As for hospitalizing all potential contagious patients. Its just not possible. With the H1N1 thing my local hospital had so many 'potentials' in isolation that we were hard pressed for private rooms required for them. Some states also require the isolation of all at risk patients who live in group housing which increases this demand. Group housing can include nursing home residents, prison inmates and such.
 
#18 ·
i'll never trust the medical industry. industry because thats all it is, a business for making money at treating symptoms, not curing or fixing nearly anything.
 
#20 ·
Part of the problem is that the public has these "Star Trek" expectations that you can quickly & positively identify medical maladies. And that is so wrong.

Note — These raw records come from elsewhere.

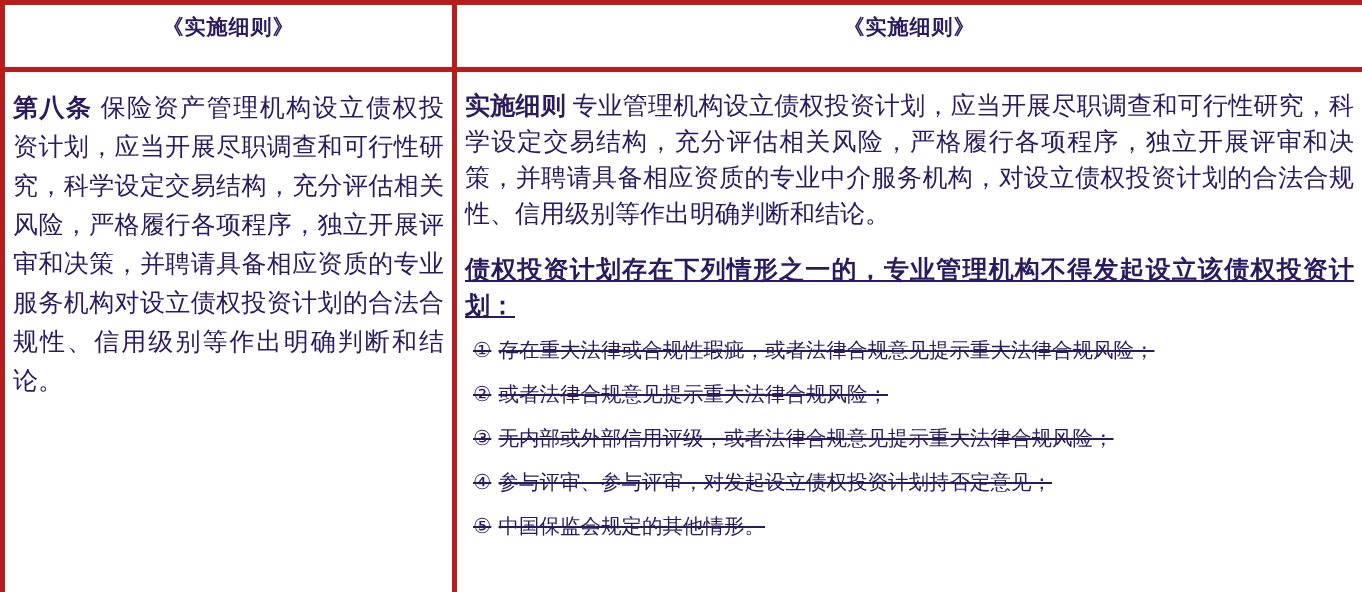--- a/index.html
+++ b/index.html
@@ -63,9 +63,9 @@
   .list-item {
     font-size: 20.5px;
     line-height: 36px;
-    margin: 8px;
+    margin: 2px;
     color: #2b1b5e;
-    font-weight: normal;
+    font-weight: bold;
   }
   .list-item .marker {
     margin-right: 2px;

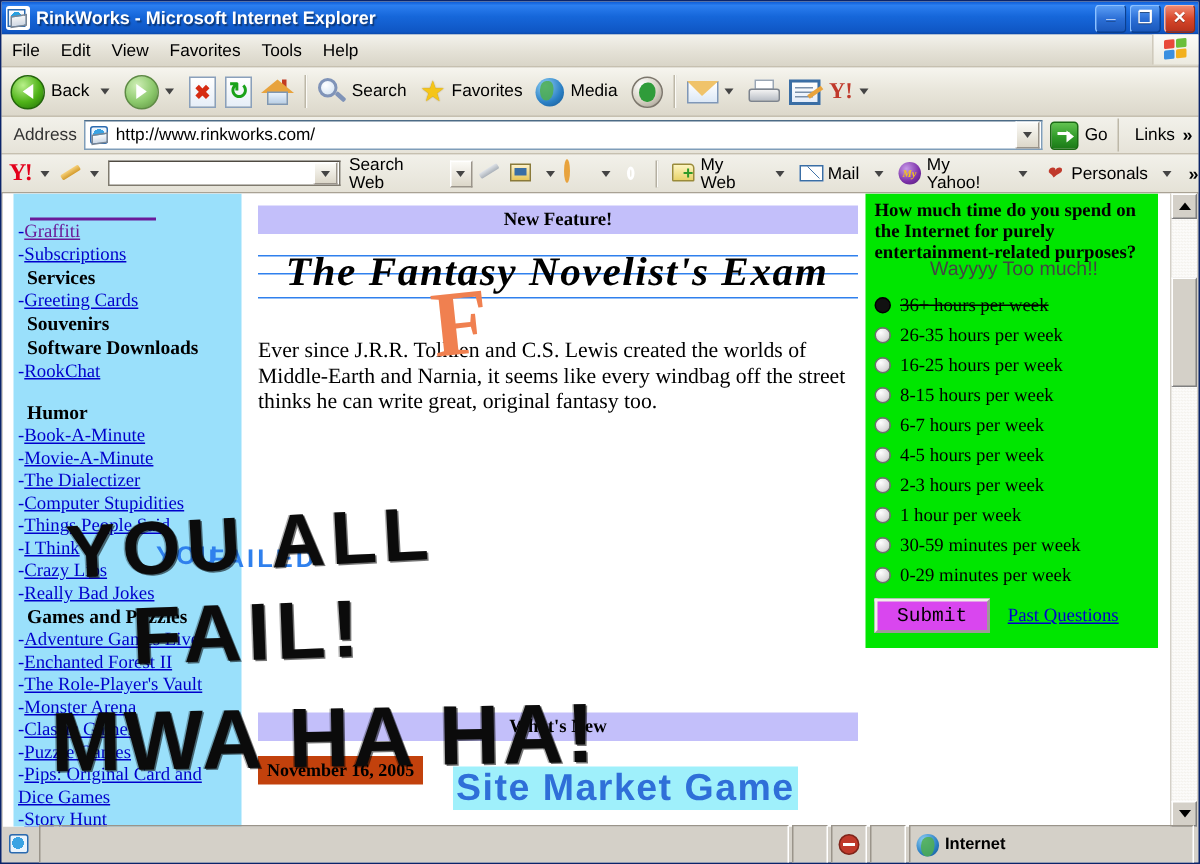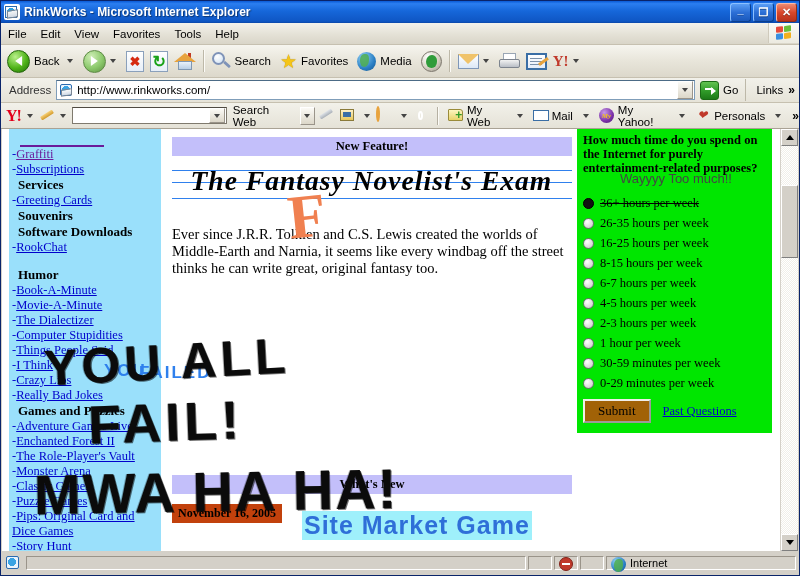--- a/index.html
+++ b/index.html
@@ -181,7 +181,7 @@
   .radio.sel{background:#111;border-color:#000;}
   .strike{text-decoration:line-through;text-decoration-thickness:1px;}
   .pollfoot{display:flex;align-items:center;margin-top:8px;gap:12px;}
-  .submitbtn{background:#a16207;border:2px outset #f0eee8;padding:2px 13px;font-family:Liberation Serif, serif;font-size:13px;color:#000;}
+  .submitbtn{background:#d946ef;border:2px outset #f0eee8;padding:2px 13px;font-family:Liberation Mono, monospace;font-size:13px;color:#000;}
   .pastq{color:#0000cc;text-decoration:underline;font-family:"Liberation Serif",serif;font-size:12.5px;}
 
   

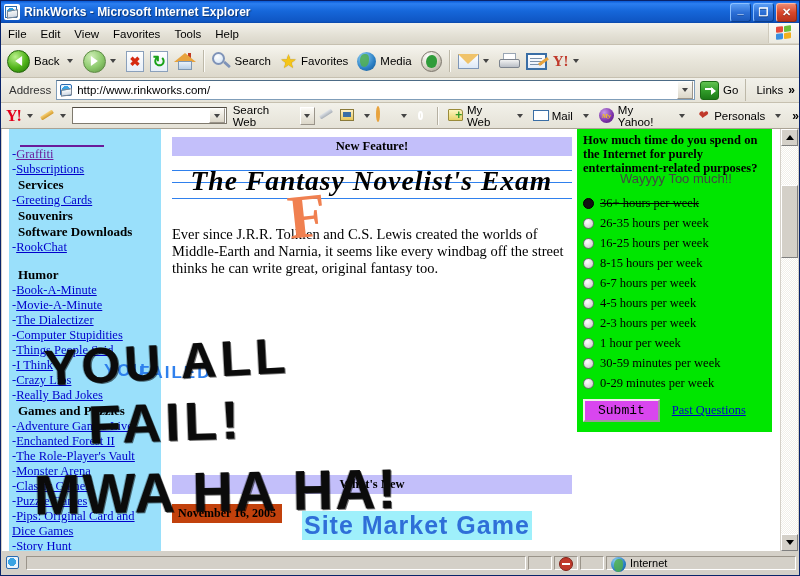--- a/index.html
+++ b/index.html
@@ -203,7 +203,7 @@
 
   
   .statusbar{position:absolute;left:1px;right:1px;bottom:1px;height:22px;background:#d4d0c8;display:flex;align-items:center;gap:2px;padding:0 2px;}
-  .stcell{height:14px;border:1px solid;border-color:#9a948a #fff #fff #9a948a;box-sizing:border-box;display:flex;align-items:flex-start;padding:0 4px;}
+  .stcell{height:26px;border:1px solid;border-color:#9a948a #fff #fff #9a948a;box-sizing:border-box;display:flex;align-items:center;padding:0 4px;font-weight:bold;}
   .stmain{flex:1 1 auto;}
   .stsmall{width:24px;justify-content:center;}
   .stzone{width:190px;gap:4px;}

The flip side of the coin is that there are a lot of serious, communicable, infectious diseases out there that look a lot like other less serious ones. A good example would be H1N1 in China. Most people are dismissive of H1N1 (perhaps rightly so). However, in rural China, they occasionally have incidences of pneumonic plague. Very communicable. Very deadly if not treated in 24hrs. But it's very treatable with antibiotics. However, I could easily see it getting out of hand in the public due to a misdiagnosis of flu.
 
#21 ·
This is one of several reasons why I avoid hospitals, doctors and the whole industry in general. We are in no way equipped to deal with a biological attack. While your normal breed of smallpox is a bad bug, a genetically engineered super smallpox is much worse. I did read somewhere, once, that the Russians were rumored to be working on that, to see how far one could take it.

I think the US government regularly does that as well, to test the capabilities of things like that. All the tests in the world, though, don't fix our inability to contain, treat and neutralize a biological attack. Ideally, our hospitals should be running at 25% capacity, leaving 75% for a massive rush of patients. Unfortunately nobody thinks defensively, as that costs a LOT of money.